For each question of the five MH5 questions there are six possible responses ranging from “all of the time” to “none of the time.” The three questions included in the SF-12 Health Survey are italicized.

  1. How much of the time during the past 4 weeks…have you been a very nervous person?
  2. How much of the time during the past 4 weeks…have you felt so down in the dumps that nothing could cheer you up?
  3. How much of the time during the past 4 weeks…have you felt calm and peaceful?
  4. How much of the time during the past 4 weeks…did you have a lot of energy?
  5. How much of the time during the past 4 weeks…have you felt downhearted and blue?
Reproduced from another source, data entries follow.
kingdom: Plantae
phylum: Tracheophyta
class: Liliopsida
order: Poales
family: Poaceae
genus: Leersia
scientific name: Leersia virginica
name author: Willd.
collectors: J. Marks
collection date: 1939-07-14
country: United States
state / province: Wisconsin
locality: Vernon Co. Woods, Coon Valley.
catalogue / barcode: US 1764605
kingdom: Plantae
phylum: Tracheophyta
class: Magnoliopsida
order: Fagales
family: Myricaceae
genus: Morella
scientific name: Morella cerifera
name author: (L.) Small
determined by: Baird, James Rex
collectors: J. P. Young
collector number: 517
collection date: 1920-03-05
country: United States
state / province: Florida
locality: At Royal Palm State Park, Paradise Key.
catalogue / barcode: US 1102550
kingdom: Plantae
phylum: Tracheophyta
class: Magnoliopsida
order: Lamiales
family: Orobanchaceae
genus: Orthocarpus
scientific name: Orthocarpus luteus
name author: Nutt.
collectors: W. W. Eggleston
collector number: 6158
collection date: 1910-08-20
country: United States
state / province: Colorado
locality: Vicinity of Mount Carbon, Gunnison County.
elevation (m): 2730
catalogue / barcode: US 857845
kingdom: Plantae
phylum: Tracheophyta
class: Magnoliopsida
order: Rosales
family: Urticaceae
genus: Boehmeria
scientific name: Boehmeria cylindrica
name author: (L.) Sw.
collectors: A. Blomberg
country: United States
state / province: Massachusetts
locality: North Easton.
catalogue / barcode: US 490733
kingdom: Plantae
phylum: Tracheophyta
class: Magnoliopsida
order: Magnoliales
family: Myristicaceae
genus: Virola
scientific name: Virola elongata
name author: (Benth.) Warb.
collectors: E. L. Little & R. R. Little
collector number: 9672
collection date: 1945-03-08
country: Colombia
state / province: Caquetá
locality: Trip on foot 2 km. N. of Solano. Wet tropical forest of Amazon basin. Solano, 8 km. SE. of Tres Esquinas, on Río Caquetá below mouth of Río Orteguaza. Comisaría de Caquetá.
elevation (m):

Properties of the instruments

Choice of a “Gold Standard” for Mental Health. Because depression has been shown to be correlated with welfare status we chose as one “gold standard” the diagnosis of major depression (overall prevalence 28 percent) as generated by the Composite International Diagnostic Interview—a part of our research interview. A second gold standard was a very broad criterion of “any mental health diagnosis;” (overall prevalence of 39 percent). Two narrower standards were “two or more mental health disorders” (overall prevalence of 19 percent) and “has a mental health diagnosis and reports of ‘a lot’ of interference with daily activities” (overall prevalence 27 percent). In the recommendations section there is further consideration of an appropriate gold standard. At this stage we want to be sure we look at all the possible standards.